• **Problem to work on**
Set down, please, without alteration, the lines of the entries below from the first through the one containing "City of Jacksonville, Florida".

Start of Block

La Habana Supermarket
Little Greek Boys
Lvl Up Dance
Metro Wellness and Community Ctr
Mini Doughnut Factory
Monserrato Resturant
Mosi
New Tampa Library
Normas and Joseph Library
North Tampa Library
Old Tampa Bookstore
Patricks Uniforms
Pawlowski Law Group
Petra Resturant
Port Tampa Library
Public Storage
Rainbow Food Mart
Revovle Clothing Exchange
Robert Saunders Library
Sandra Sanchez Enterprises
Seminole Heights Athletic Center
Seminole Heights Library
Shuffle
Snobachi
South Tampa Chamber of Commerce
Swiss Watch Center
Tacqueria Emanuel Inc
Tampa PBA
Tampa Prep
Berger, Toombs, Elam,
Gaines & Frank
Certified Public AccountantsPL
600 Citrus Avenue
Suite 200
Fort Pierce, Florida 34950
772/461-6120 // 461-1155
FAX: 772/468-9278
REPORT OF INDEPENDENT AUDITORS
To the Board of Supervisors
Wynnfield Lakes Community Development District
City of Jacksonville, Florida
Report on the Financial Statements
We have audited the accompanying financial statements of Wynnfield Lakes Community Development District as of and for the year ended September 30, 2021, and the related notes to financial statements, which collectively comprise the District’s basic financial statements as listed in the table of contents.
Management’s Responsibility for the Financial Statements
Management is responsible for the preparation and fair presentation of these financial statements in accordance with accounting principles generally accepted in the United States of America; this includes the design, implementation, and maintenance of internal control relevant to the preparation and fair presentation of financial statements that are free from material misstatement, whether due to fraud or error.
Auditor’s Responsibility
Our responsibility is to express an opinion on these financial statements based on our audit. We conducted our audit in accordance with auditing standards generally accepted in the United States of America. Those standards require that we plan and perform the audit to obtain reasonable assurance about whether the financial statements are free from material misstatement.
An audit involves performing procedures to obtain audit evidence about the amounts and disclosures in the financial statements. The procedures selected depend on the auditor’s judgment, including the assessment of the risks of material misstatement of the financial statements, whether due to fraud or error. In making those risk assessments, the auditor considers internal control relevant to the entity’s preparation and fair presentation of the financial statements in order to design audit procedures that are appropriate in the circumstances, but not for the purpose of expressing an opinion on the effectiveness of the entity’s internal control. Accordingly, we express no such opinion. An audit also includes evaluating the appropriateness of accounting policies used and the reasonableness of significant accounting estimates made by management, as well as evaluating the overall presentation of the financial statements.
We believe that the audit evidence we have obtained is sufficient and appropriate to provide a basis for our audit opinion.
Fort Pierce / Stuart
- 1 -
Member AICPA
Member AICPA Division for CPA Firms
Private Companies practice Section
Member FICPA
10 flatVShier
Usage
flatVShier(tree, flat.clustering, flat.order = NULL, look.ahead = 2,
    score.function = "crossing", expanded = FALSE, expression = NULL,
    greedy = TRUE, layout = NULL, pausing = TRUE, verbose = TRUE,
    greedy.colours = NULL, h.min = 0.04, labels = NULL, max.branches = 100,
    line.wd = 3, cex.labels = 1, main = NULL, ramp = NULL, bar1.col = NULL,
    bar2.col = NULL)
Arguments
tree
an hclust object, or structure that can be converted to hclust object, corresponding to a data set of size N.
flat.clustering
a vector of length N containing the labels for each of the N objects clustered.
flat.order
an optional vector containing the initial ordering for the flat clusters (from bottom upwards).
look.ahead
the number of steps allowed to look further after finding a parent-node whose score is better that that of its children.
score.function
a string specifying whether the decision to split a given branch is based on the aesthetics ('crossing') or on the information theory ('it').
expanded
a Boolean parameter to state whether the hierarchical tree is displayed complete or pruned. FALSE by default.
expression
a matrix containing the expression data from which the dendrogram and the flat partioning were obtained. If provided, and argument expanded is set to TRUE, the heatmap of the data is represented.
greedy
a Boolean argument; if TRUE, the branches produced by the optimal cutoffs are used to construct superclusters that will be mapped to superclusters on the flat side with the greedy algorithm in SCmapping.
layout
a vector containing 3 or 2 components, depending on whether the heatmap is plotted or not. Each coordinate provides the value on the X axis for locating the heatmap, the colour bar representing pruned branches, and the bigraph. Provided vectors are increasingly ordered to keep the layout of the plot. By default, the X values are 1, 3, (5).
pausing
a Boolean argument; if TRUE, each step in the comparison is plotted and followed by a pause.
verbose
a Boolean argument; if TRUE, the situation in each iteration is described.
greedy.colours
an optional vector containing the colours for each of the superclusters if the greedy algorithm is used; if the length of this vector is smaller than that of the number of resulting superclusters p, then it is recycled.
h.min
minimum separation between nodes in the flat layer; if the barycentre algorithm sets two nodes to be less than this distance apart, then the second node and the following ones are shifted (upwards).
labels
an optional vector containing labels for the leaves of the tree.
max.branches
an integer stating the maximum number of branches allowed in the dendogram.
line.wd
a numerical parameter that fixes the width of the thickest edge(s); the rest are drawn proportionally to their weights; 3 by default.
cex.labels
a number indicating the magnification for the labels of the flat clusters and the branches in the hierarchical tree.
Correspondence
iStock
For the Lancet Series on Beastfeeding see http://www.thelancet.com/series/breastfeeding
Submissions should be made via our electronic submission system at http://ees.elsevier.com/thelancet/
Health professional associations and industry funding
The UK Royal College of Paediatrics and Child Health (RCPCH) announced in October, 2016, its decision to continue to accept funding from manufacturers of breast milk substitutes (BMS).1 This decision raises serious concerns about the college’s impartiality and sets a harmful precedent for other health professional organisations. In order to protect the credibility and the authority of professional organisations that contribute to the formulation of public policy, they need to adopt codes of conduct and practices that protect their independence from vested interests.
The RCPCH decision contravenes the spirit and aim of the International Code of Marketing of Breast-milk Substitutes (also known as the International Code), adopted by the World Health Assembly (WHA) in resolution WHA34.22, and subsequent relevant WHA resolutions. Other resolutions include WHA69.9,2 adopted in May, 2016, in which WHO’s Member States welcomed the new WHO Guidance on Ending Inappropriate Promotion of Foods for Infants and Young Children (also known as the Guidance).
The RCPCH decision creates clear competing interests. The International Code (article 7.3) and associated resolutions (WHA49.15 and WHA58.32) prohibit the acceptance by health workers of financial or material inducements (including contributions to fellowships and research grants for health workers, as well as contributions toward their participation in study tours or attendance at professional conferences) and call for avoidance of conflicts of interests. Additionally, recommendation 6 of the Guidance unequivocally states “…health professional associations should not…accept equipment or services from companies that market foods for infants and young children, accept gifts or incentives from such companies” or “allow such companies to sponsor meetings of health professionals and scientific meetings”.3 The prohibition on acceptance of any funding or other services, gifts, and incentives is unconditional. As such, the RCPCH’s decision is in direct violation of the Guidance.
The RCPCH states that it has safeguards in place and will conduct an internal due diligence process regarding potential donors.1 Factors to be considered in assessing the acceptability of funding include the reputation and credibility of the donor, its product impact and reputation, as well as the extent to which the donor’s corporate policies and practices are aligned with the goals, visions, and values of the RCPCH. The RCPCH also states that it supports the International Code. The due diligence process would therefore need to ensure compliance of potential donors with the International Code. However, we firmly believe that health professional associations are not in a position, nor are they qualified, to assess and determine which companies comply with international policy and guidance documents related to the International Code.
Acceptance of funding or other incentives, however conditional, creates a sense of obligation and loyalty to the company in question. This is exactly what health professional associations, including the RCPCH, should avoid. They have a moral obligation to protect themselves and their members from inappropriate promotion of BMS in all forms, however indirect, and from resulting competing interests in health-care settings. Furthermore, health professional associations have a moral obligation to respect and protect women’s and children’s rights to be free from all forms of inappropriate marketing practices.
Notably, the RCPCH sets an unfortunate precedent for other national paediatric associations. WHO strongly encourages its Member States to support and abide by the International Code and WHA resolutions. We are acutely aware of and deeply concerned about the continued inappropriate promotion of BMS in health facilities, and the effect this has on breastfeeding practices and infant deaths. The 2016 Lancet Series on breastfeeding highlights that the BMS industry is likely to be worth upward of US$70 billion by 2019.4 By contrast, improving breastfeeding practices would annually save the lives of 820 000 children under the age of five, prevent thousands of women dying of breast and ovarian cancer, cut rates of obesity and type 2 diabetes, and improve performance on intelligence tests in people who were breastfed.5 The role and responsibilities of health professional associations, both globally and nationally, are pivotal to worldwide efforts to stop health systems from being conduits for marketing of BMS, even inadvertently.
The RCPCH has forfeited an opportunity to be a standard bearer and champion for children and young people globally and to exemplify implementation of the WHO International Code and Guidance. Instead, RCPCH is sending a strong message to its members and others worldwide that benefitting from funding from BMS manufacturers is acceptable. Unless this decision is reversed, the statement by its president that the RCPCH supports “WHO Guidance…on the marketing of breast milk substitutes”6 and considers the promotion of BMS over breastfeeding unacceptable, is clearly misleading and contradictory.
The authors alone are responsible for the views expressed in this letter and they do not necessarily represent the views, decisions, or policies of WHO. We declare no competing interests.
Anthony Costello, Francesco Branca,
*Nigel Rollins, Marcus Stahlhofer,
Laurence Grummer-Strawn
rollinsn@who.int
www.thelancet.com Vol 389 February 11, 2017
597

End of Block

• **Your response**
La Habana Supermarket
Little Greek Boys
Lvl Up Dance
Metro Wellness and Community Ctr
Mini Doughnut Factory
Monserrato Resturant
Mosi
New Tampa Library
Normas and Joseph Library
North Tampa Library
Old Tampa Bookstore
Patricks Uniforms
Pawlowski Law Group
Petra Resturant
Port Tampa Library
Public Storage
Rainbow Food Mart
Revovle Clothing Exchange
Robert Saunders Library
Sandra Sanchez Enterprises
Seminole Heights Athletic Center
Seminole Heights Library
Shuffle
Snobachi
South Tampa Chamber of Commerce
Swiss Watch Center
Tacqueria Emanuel Inc
Tampa PBA
Tampa Prep
Berger, Toombs, Elam,
Gaines & Frank
Certified Public AccountantsPL
600 Citrus Avenue
Suite 200
Fort Pierce, Florida 34950
772/461-6120 // 461-1155
FAX: 772/468-9278
REPORT OF INDEPENDENT AUDITORS
To the Board of Supervisors
Wynnfield Lakes Community Development District
City of Jacksonville, Florida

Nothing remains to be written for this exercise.